TASK INPUTS →
··········

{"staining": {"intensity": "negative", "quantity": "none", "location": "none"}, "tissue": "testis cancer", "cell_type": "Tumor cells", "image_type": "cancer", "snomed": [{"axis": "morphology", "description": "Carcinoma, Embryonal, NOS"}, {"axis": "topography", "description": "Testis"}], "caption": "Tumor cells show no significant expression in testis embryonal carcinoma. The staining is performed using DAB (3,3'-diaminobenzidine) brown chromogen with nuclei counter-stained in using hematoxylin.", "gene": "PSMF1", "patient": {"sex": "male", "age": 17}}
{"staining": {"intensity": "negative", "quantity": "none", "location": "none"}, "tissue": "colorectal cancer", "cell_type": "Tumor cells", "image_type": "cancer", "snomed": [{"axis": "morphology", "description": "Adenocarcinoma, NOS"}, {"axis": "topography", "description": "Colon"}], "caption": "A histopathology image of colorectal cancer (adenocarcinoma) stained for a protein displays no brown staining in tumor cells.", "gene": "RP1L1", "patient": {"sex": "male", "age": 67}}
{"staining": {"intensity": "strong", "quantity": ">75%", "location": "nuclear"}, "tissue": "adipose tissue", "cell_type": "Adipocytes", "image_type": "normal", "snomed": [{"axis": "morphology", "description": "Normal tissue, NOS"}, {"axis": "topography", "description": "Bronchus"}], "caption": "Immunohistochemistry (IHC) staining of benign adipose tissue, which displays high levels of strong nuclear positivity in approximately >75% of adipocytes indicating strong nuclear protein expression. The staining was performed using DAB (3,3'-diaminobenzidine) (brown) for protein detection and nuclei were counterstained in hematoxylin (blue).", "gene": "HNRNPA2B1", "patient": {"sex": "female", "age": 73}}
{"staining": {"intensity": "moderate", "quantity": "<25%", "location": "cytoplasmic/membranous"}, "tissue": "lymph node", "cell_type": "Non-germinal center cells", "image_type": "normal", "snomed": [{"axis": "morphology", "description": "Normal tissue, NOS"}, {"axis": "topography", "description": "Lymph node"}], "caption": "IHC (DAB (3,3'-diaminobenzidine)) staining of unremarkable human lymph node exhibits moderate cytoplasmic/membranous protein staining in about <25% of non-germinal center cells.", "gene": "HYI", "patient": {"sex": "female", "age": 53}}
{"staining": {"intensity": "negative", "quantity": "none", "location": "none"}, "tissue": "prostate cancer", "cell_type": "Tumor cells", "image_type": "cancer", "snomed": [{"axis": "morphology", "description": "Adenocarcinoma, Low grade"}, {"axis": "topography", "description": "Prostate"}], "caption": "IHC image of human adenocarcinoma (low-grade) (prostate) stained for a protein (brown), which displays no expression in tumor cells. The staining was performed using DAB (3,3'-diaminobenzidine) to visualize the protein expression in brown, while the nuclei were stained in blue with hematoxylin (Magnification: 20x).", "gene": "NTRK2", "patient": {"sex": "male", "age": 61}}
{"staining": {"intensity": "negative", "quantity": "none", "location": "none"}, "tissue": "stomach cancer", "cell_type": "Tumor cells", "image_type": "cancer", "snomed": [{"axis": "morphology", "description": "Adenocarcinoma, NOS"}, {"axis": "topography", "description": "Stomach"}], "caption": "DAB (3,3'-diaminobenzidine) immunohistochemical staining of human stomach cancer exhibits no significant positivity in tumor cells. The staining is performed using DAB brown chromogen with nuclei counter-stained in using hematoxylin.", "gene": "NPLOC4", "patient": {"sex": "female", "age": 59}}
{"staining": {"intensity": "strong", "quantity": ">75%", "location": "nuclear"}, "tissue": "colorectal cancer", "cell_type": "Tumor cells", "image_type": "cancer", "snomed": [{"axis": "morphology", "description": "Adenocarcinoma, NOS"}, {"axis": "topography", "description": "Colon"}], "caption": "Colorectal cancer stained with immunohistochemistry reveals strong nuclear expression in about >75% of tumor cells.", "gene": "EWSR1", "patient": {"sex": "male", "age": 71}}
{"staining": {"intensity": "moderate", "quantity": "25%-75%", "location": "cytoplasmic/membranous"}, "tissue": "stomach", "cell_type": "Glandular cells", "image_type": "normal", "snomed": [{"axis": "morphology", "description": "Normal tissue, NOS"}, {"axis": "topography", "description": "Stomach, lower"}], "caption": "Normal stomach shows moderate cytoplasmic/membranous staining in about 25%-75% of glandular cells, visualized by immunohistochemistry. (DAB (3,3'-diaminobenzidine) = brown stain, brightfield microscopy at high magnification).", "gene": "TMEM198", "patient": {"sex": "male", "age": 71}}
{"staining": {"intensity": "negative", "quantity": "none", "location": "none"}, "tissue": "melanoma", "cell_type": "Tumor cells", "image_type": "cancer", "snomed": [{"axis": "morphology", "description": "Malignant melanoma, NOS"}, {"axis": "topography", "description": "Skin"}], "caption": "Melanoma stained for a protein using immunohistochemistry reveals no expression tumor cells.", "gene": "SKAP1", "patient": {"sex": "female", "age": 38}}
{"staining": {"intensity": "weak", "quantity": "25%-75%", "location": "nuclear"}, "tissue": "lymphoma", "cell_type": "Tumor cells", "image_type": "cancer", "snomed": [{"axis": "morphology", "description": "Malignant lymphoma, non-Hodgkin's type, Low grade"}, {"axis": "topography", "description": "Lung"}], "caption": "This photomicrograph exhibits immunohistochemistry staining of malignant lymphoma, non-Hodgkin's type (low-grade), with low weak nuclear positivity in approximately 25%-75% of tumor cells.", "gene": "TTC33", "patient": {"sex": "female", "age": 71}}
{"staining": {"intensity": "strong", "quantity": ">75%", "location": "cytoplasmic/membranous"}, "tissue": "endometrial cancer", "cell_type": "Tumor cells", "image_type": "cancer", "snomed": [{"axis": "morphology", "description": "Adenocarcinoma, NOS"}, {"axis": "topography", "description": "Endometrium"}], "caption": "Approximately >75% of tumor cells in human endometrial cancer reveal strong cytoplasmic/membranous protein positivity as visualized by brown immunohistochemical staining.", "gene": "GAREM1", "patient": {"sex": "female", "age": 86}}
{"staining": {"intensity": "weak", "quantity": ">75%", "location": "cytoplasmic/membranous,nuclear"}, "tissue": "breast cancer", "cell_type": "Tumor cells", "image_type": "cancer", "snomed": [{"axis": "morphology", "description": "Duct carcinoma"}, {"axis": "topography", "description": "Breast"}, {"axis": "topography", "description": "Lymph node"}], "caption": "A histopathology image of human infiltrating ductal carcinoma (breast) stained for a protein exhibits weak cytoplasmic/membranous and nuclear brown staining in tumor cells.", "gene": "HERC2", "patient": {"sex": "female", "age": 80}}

··········

Both end lines included, restate word for word the lines above from the line with "of human adenocarcinoma" to the line with "cancer stained with", and nothing else.

{"staining": {"intensity": "negative", "quantity": "none", "location": "none"}, "tissue": "prostate cancer", "cell_type": "Tumor cells", "image_type": "cancer", "snomed": [{"axis": "morphology", "description": "Adenocarcinoma, Low grade"}, {"axis": "topography", "description": "Prostate"}], "caption": "IHC image of human adenocarcinoma (low-grade) (prostate) stained for a protein (brown), which displays no expression in tumor cells. The staining was performed using DAB (3,3'-diaminobenzidine) to visualize the protein expression in brown, while the nuclei were stained in blue with hematoxylin (Magnification: 20x).", "gene": "NTRK2", "patient": {"sex": "male", "age": 61}}
{"staining": {"intensity": "negative", "quantity": "none", "location": "none"}, "tissue": "stomach cancer", "cell_type": "Tumor cells", "image_type": "cancer", "snomed": [{"axis": "morphology", "description": "Adenocarcinoma, NOS"}, {"axis": "topography", "description": "Stomach"}], "caption": "DAB (3,3'-diaminobenzidine) immunohistochemical staining of human stomach cancer exhibits no significant positivity in tumor cells. The staining is performed using DAB brown chromogen with nuclei counter-stained in using hematoxylin.", "gene": "NPLOC4", "patient": {"sex": "female", "age": 59}}
{"staining": {"intensity": "strong", "quantity": ">75%", "location": "nuclear"}, "tissue": "colorectal cancer", "cell_type": "Tumor cells", "image_type": "cancer", "snomed": [{"axis": "morphology", "description": "Adenocarcinoma, NOS"}, {"axis": "topography", "description": "Colon"}], "caption": "Colorectal cancer stained with immunohistochemistry reveals strong nuclear expression in about >75% of tumor cells.", "gene": "EWSR1", "patient": {"sex": "male", "age": 71}}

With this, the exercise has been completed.